READING TEXT:
◆ ◆ ◆ ◆ ◆

The committee's five objectives: 1) clearer and more consistent coverage policies; 2) stronger and more enforceable supplier standards; 3) formal recognition of product-related services and costs; 4) payment stability; and 5) an improved coverage and payment system that can serve as a model for Medicaid and other payers to follow.
"The separate benefit is a major undertaking, but something major is needed to protect the availability of these products and services to people that use them every day of their lives," according to committee member Gary Gilberti, president of NCART. "With this document we can now have the necessary stakeholder discussions with other individuals and groups to develop the plans and actions required."
The discussion paper, in the works since September through the efforts of a 20-person workgroup, essentially gets the ball rolling for comments from all relevant stakeholders.
"This is not a finished product," said Don Clayback, NCART executive director and steering committee chair. "It is meant to be a starting point so stakeholders have some level of detail to review and respond to."

◆ ◆ ◆ ◆ ◆

MATERIAL SUPPLIED:
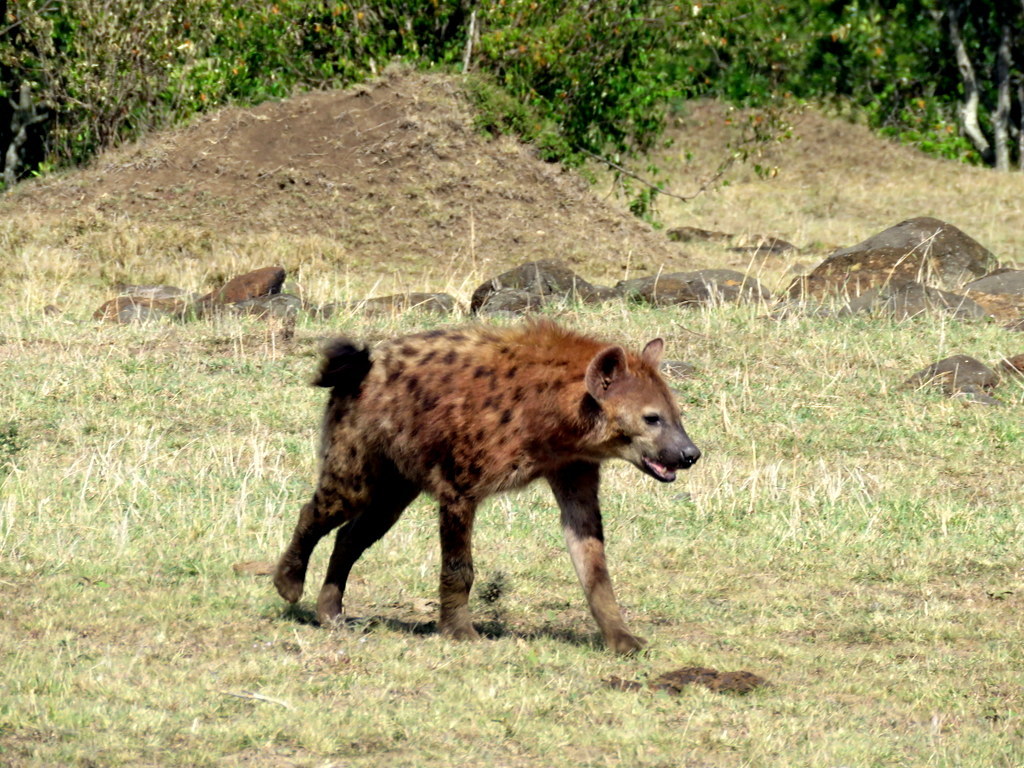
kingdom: Animalia
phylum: Chordata
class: Mammalia
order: Carnivora
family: Hyaenidae
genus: Crocuta
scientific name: Crocuta crocuta
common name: Spotted hyaena
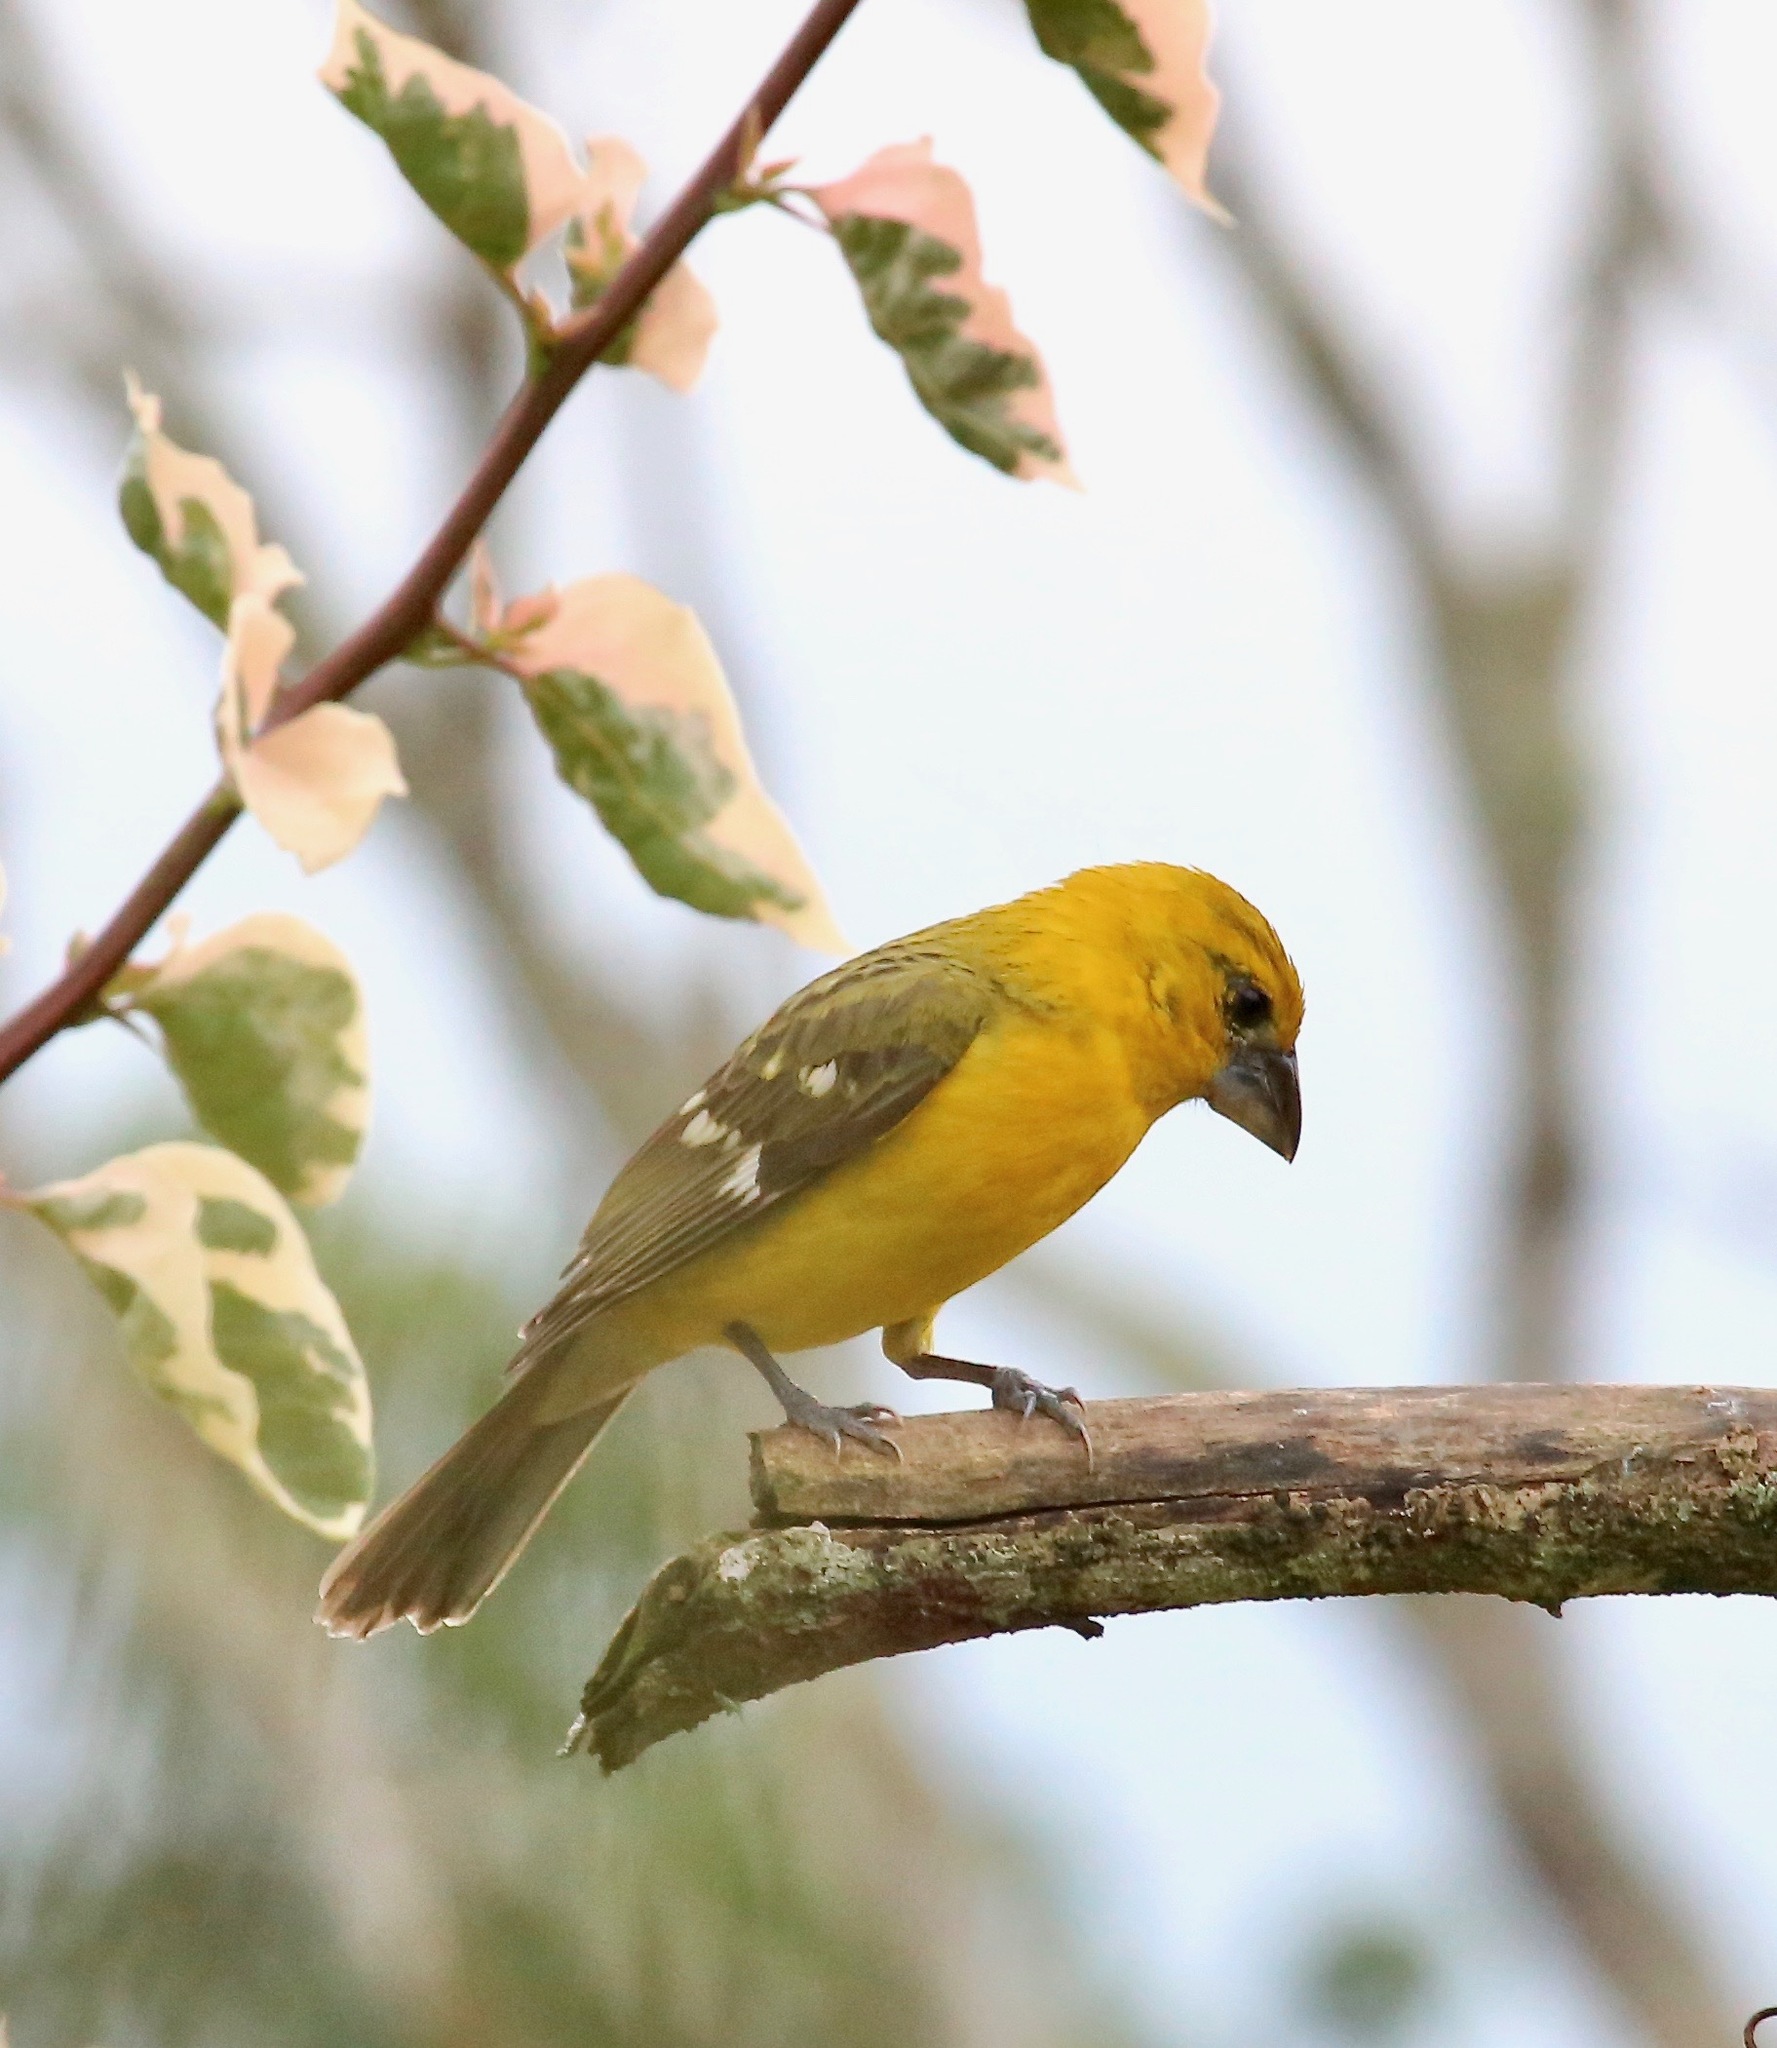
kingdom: Animalia
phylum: Chordata
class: Aves
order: Passeriformes
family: Cardinalidae
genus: Pheucticus
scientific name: Pheucticus chrysopeplus
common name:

◆ ◆ ◆ ◆ ◆

TRY IT: Continue the passage about the NCART committee's discussion paper on a separate benefit, picking up after its final sentence.

EXERCISE ANSWER:
In a Q&A session during each Webinar, listeners did respond with questions and comments related to the plan's major components, which cover:
Products and coding - Current HCPCS codes will be classified as Complex Rehab Technology (CRT) and will only be available through accredited CRT companies. Modifications and additions will be made, as needed, to codes that currently contain both CRT products and non-CRT products to segregate CRT from DME, and new codes will be added for "uncoded" CRT items that are routinely provided but currently do not have an assigned code.
Coverage and documentation - Coverage criteria for CRT will be based on a determination of the beneficiary's functional abilities and limitations instead of specific diagnoses. The primary weight for clinical documentation will be shifted from the physician to the therapist, and Medicare's "in-the-home" restriction would not apply to CRT.